Tennessee’s letter highlights a number of legal flaws with EEOC’s proposed abortion rule. Among other flaws, Congress has never mandated employers to implement pro-abortion policies, and the PWFA’s protections for pregnancy plainly were not intended to promote such an agenda. Further, EEOC’s rule contradicts States’ duly enacted abortion prohibitions and undermines their commitment to protecting prenatal life at all stages of development.
The coalition urges the EEOC to abandon the pursuit of this abortion-accommodation rule, emphasizing that the States are prepared to take legal action if necessary.
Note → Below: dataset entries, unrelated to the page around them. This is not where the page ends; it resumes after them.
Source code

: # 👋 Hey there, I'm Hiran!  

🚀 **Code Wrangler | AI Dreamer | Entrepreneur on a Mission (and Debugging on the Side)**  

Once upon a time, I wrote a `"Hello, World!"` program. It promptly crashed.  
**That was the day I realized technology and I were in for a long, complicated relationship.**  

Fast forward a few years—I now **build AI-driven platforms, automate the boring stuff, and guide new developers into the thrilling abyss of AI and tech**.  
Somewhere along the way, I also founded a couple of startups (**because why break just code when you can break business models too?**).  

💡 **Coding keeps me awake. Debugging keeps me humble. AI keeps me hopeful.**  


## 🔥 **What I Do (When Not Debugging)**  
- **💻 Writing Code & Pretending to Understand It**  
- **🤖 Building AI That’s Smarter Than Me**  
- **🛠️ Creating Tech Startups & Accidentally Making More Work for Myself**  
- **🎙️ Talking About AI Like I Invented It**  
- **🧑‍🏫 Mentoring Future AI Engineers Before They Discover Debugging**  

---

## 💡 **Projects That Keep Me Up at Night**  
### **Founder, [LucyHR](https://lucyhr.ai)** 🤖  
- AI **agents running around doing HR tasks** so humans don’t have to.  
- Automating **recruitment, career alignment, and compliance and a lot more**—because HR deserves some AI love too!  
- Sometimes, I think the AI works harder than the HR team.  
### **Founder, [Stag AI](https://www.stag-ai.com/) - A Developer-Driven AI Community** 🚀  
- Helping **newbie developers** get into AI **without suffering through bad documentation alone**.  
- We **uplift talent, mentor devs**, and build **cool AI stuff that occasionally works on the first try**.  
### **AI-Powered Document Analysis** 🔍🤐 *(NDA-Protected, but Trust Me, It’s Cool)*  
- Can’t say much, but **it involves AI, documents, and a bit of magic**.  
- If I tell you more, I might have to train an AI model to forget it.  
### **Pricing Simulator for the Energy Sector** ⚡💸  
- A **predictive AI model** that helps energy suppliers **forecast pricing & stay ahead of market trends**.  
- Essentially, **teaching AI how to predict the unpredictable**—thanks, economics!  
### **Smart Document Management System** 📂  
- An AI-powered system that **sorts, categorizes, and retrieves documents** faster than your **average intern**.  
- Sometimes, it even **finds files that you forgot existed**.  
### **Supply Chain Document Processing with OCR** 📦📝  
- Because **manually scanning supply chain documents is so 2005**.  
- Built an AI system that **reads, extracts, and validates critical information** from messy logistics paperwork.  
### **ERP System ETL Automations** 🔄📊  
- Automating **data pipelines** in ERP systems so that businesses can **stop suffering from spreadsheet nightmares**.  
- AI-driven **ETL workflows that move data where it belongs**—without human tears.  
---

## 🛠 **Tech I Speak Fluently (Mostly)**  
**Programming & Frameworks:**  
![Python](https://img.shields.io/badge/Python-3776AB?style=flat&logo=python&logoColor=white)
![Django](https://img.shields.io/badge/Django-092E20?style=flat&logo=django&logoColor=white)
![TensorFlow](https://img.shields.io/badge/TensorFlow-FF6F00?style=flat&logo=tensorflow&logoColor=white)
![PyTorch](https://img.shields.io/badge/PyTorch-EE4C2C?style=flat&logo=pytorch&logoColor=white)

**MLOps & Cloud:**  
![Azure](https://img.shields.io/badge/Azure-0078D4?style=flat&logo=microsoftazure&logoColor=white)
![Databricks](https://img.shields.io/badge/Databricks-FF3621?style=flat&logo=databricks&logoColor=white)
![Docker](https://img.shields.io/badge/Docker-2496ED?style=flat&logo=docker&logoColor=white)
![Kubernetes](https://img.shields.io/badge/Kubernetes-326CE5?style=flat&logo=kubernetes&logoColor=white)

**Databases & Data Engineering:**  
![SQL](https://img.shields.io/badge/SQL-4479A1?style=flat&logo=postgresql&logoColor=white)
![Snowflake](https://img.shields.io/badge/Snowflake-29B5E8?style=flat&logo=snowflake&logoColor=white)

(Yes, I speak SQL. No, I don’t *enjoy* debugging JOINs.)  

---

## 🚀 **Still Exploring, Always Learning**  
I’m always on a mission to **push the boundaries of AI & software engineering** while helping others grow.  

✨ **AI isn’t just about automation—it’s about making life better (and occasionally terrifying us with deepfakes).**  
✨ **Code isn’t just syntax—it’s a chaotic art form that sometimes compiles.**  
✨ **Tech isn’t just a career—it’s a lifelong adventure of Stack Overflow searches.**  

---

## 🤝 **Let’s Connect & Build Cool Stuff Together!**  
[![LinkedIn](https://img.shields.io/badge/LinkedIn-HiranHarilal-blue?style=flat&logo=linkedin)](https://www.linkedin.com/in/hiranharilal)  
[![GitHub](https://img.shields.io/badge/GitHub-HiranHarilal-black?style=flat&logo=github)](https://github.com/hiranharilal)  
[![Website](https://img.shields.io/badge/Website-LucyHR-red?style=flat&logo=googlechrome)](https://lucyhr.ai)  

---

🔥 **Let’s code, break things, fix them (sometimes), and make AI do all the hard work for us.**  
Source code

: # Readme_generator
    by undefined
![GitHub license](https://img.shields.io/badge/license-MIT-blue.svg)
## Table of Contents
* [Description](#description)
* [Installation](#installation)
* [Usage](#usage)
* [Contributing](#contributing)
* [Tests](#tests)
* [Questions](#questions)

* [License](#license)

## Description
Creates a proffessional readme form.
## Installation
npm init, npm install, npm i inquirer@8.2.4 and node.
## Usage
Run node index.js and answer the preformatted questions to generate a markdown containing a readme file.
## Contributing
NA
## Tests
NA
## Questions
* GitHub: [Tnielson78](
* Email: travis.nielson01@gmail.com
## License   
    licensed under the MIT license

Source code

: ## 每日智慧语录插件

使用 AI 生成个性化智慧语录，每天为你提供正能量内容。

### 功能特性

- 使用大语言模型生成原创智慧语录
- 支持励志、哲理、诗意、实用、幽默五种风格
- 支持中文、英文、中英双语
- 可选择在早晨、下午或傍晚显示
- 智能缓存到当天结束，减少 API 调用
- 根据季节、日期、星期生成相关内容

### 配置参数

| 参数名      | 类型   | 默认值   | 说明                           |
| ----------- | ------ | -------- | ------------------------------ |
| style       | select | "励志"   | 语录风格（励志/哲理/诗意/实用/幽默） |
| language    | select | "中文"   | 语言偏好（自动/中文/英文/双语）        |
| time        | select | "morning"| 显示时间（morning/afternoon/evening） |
Tennessee and the co-signing States firmly believe that the EEOC should respect the democratic process and the citizens’ rejection of pro-abortion policies.
Joining Tennessee in the letter, are attorneys general from the following states: Alabama, Alaska, Arkansas, Florida, Georgia, Iowa, Indiana, Kansas, Louisiana, Mississippi, Missouri, Montana, Nebraska, North Dakota, Ohio, Oklahoma, South Carolina, South Dakota, and Utah.